Calculate Your Body Shape


----------



## Promethea (Aug 24, 2009)

Your body type is: Hourglass
Lucky you! You have the Hourglass body type that most women strive for. Your bust and hips are well balanced and you have a beautifully defined waist. Your have gently rounded shoulders that align nicely with your hips. Your waist is obvious and gracefully curves out to your hips. You most likely have a rounded bottom and beautiful side as well as front profile. Your upper body is proportionate in length to your legs which are shapely.

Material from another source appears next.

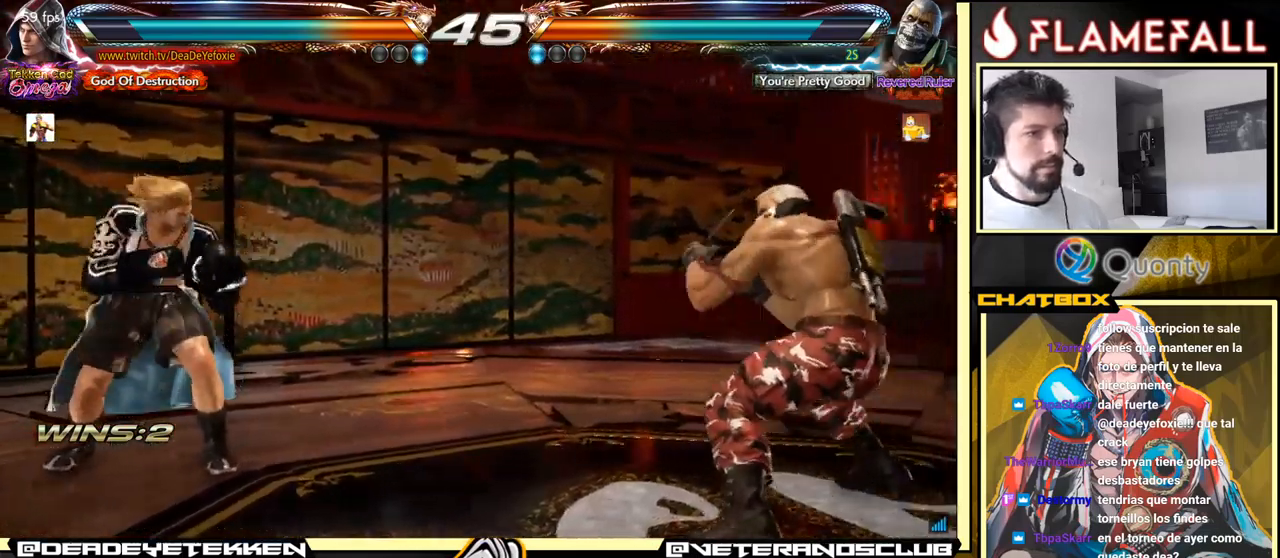
{"buttons": [], "left_stick": "down", "events": [[133, "left_stick", "left"], [300, "left_stick", "down"], [350, "left_stick", "center"], [433, "left_stick", "down"]]}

From top to bottom, you are a picture of harmony and balance.


----------



## ForsakenMe (Aug 30, 2010)

Your body type is: *Top Hourglass*
As a Top Hourglass Body Type, you have a beautifully defined waist and bust that is larger than your hips. You have gently rounded shoulders that align nicely with your hips. Your waist is obvious and gracefully curves out to your hips. You most likely have a rounded bottom and beautiful side as well as front profile. Your upper body is proportionate in length to your legs which are shapely.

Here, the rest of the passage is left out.